** Begin Stored rows **

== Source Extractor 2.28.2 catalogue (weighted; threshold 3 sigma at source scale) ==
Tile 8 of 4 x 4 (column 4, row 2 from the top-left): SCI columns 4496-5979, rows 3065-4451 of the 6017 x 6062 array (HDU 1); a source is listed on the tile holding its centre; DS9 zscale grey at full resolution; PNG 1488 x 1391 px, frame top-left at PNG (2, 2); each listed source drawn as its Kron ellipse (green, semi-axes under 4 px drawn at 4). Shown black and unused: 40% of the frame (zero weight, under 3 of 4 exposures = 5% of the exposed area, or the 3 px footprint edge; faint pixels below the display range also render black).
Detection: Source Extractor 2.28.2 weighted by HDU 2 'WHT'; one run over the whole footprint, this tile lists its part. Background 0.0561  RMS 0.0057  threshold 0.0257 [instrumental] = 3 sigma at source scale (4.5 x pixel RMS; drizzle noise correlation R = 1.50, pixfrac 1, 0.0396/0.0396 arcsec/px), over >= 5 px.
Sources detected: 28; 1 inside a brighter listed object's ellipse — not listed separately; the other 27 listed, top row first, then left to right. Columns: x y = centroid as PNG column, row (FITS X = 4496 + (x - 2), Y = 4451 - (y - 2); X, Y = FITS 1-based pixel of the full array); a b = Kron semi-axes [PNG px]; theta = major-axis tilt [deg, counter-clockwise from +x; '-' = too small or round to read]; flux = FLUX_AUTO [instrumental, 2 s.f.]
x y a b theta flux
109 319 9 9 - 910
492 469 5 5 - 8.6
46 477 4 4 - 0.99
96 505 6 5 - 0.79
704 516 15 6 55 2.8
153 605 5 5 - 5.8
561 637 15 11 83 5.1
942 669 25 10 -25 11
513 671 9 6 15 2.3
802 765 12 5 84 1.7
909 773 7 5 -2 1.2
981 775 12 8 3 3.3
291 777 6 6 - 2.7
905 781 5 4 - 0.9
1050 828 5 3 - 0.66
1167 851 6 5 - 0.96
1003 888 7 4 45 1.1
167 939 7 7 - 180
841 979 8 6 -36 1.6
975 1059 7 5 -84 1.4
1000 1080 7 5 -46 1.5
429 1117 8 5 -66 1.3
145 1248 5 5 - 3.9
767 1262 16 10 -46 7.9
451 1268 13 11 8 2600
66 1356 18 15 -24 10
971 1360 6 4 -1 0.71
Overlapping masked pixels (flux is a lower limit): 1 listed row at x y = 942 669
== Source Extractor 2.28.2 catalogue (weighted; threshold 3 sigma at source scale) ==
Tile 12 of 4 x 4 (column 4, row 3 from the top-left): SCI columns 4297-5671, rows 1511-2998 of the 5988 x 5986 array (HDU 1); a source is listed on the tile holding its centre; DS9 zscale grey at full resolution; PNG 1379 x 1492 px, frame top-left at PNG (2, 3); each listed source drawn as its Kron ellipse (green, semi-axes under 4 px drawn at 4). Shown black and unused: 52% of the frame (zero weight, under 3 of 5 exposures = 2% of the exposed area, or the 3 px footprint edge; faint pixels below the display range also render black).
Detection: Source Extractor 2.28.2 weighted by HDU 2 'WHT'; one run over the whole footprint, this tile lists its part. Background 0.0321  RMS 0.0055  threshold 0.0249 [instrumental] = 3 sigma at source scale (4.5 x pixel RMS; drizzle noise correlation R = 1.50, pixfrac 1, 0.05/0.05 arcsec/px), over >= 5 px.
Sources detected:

** End Stored rows **

▶ Stated task
Copy out the records above again, switching every "Source Extractor" to "SExtractor" and leaving all else unchanged.

▶ Exercise output
== SExtractor 2.28.2 catalogue (weighted; threshold 3 sigma at source scale) ==
Tile 8 of 4 x 4 (column 4, row 2 from the top-left): SCI columns 4496-5979, rows 3065-4451 of the 6017 x 6062 array (HDU 1); a source is listed on the tile holding its centre; DS9 zscale grey at full resolution; PNG 1488 x 1391 px, frame top-left at PNG (2, 2); each listed source drawn as its Kron ellipse (green, semi-axes under 4 px drawn at 4). Shown black and unused: 40% of the frame (zero weight, under 3 of 4 exposures = 5% of the exposed area, or the 3 px footprint edge; faint pixels below the display range also render black).
Detection: SExtractor 2.28.2 weighted by HDU 2 'WHT'; one run over the whole footprint, this tile lists its part. Background 0.0561  RMS 0.0057  threshold 0.0257 [instrumental] = 3 sigma at source scale (4.5 x pixel RMS; drizzle noise correlation R = 1.50, pixfrac 1, 0.0396/0.0396 arcsec/px), over >= 5 px.
Sources detected: 28; 1 inside a brighter listed object's ellipse — not listed separately; the other 27 listed, top row first, then left to right. Columns: x y = centroid as PNG column, row (FITS X = 4496 + (x - 2), Y = 4451 - (y - 2); X, Y = FITS 1-based pixel of the full array); a b = Kron semi-axes [PNG px]; theta = major-axis tilt [deg, counter-clockwise from +x; '-' = too small or round to read]; flux = FLUX_AUTO [instrumental, 2 s.f.]
x y a b theta flux
109 319 9 9 - 910
492 469 5 5 - 8.6
46 477 4 4 - 0.99
96 505 6 5 - 0.79
704 516 15 6 55 2.8
153 605 5 5 - 5.8
561 637 15 11 83 5.1
942 669 25 10 -25 11
513 671 9 6 15 2.3
802 765 12 5 84 1.7
909 773 7 5 -2 1.2
981 775 12 8 3 3.3
291 777 6 6 - 2.7
905 781 5 4 - 0.9
1050 828 5 3 - 0.66
1167 851 6 5 - 0.96
1003 888 7 4 45 1.1
167 939 7 7 - 180
841 979 8 6 -36 1.6
975 1059 7 5 -84 1.4
1000 1080 7 5 -46 1.5
429 1117 8 5 -66 1.3
145 1248 5 5 - 3.9
767 1262 16 10 -46 7.9
451 1268 13 11 8 2600
66 1356 18 15 -24 10
971 1360 6 4 -1 0.71
Overlapping masked pixels (flux is a lower limit): 1 listed row at x y = 942 669
== SExtractor 2.28.2 catalogue (weighted; threshold 3 sigma at source scale) ==
Tile 12 of 4 x 4 (column 4, row 3 from the top-left): SCI columns 4297-5671, rows 1511-2998 of the 5988 x 5986 array (HDU 1); a source is listed on the tile holding its centre; DS9 zscale grey at full resolution; PNG 1379 x 1492 px, frame top-left at PNG (2, 3); each listed source drawn as its Kron ellipse (green, semi-axes under 4 px drawn at 4). Shown black and unused: 52% of the frame (zero weight, under 3 of 5 exposures = 2% of the exposed area, or the 3 px footprint edge; faint pixels below the display range also render black).
Detection: SExtractor 2.28.2 weighted by HDU 2 'WHT'; one run over the whole footprint, this tile lists its part. Background 0.0321  RMS 0.0055  threshold 0.0249 [instrumental] = 3 sigma at source scale (4.5 x pixel RMS; drizzle noise correlation R = 1.50, pixfrac 1, 0.05/0.05 arcsec/px), over >= 5 px.
Sources detected:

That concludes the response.